# How can calculations cause an arithmetic overflow even if the final value fits?

I am reading Algorithm Design Manual by Skiena, which says in Chapter 8, Section 8.1.4 when talking about the calculation of binomial coefficients:

Intermediate calculations can easily cause arithmetic overflow, even when the final coefficient fits comfortably within an integer.

I can’t think of a reason why.
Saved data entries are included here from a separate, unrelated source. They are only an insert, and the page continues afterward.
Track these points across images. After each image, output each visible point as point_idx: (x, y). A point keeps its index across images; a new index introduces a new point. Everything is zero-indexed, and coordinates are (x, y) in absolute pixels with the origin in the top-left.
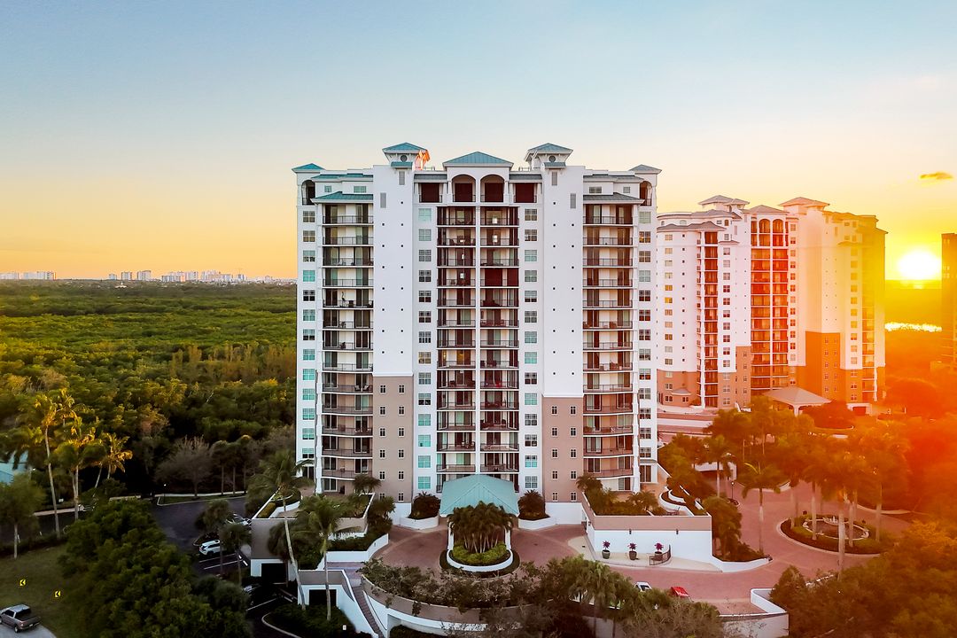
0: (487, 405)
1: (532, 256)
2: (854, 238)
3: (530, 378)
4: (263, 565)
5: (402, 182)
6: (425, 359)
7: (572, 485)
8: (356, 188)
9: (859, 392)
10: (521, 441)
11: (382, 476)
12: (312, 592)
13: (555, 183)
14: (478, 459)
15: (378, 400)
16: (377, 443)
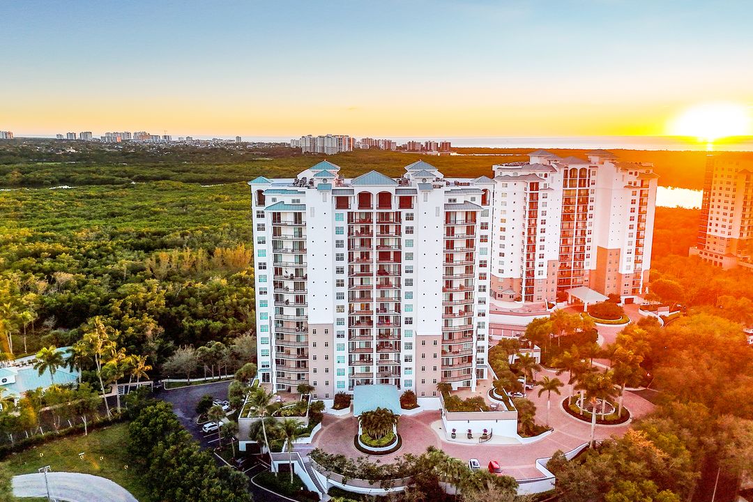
0: (380, 336)
1: (410, 243)
2: (635, 184)
3: (409, 320)
4: (247, 444)
5: (324, 200)
6: (340, 309)
7: (434, 388)
8: (293, 201)
9: (630, 289)
10: (402, 359)
11: (315, 384)
12: (280, 465)
13: (426, 201)
14: (374, 369)
15: (312, 338)
16: (311, 364)
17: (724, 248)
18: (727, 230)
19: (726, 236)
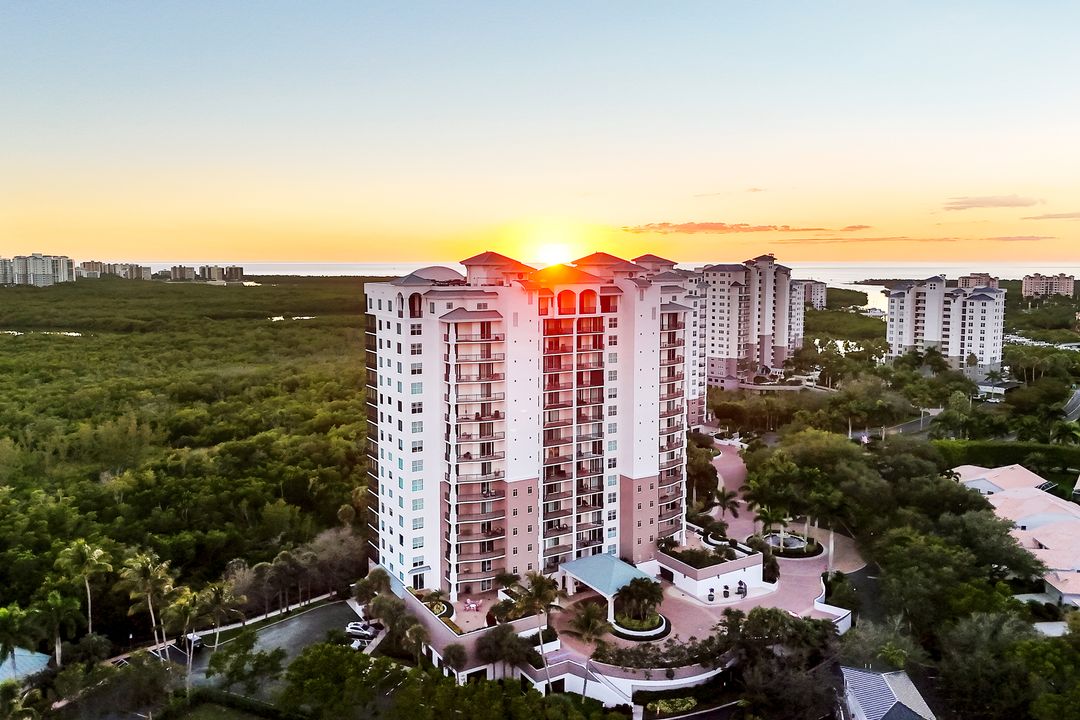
1: (614, 358)
3: (613, 462)
5: (530, 302)
7: (650, 547)
8: (479, 306)
10: (605, 516)
11: (515, 571)
12: (547, 686)
13: (642, 300)
14: (575, 537)
15: (511, 503)
17: (724, 370)
18: (724, 349)
19: (724, 356)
Shouldn’t whatever calculation is done in between always be less than the final result?

• Stupid simple example: f(x) = (x + 1) - 1. The intermediate result is larger than the end result. – apnorton Mar 25 '15 at 20:57

The problem with binomial coefficients is that they are a quotient of factorials, which may be rather large and in particular much larger than the final binomial coefficent:

$$\binom{n}{k} = \frac{n!}{k!(n-k)!}$$

For example, $\binom{10}{5}=252$ but $10!=3628800$ (the numerator). In another example $\binom{100}{5}=75287520$ and thus can be represented as a regular integer, while $100! \approx 10^{158}$ cannot be represented as an integer.

Thus, when calculating the binomial coefficient, it’s usually unwise to just calculate $n!$ and $k!(n-k)!$ and divide the two, because your computer may not be able to handle $n!$. Instead, you need to consider ways that do not contain large numbers as intermediate results such as:

$$\binom{n}{k} = \prod\limits_{i=1}^k \frac{n+1-i}{i}$$

Here, each factor is a comparibly small integer and no intermediate result is larger than the final result.
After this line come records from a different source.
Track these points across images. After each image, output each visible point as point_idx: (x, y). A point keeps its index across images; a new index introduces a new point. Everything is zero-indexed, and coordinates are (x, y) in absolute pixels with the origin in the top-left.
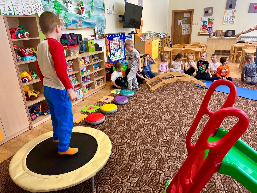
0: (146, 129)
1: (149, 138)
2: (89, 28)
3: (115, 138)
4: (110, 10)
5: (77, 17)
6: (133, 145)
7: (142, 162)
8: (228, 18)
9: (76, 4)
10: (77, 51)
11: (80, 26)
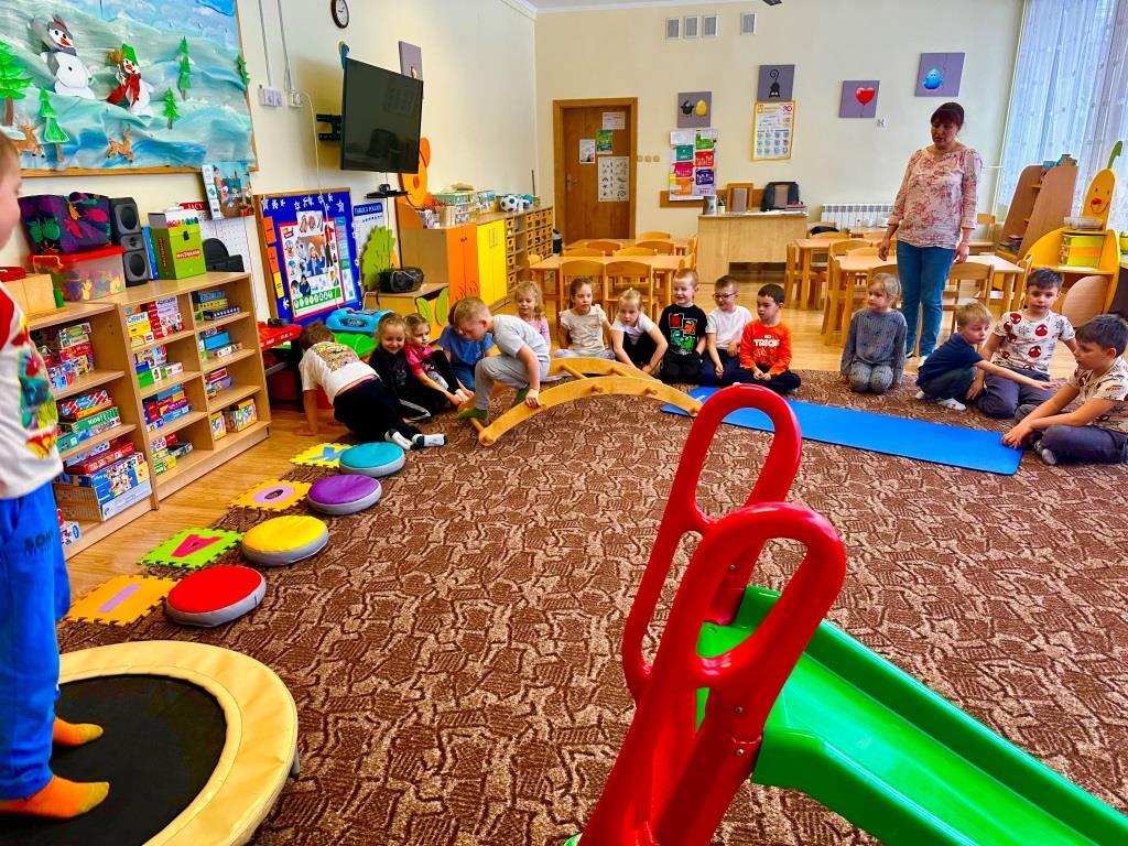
0: (464, 617)
1: (479, 656)
2: (169, 170)
3: (318, 678)
4: (271, 88)
5: (107, 116)
6: (405, 702)
7: (449, 774)
8: (768, 135)
9: (102, 59)
10: (115, 275)
11: (125, 158)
Even then, binomial coefficients may become very large easily (and even be beyond the limits of floats) and may only be intermediate results themselves. You may thus need to resort to calculating everything in the logarithmic domain and making use of an approximation of the factorial such as Stirling’s. Most math libraries provide a loggamma function for such purposes, which returns $\log(\Gamma(n))= \log((n-1)!)$. (On the other hand, many math libraries also provide a reasonable implementation of binomial coefficients.)

Intermediate results may overflow even if the final result doesn't. There are ways one can re-arrange an equation so that this doesn't happen but it's up to the programmer (maybe an optimizing compiler that's also a theorem solver can do it too - but I've never seen one) and the CPU won't re-order a sequence of arithmetic instructions on its own.

Instead of trying to prove it in theory I'll merely provide a trivial example of at least one instance of it happening:

Assume an 8 bit machine for simplicity:

int8 a = 10
int8 b = 30
int8 c

c = (a * b) / 2


The end result is 150. Which fits in an 8 bit register. But the intermediate result, (a * b) is 30 x 10 which is 300 which doesn't fit in an 8 bit register and thus overflows.

Due to the overflow, if one were to run the above calculation on an 8 bit machine, the result would be a surprising 22 instead of 150 (300 mod 256 is 44 and 44/2 = 22).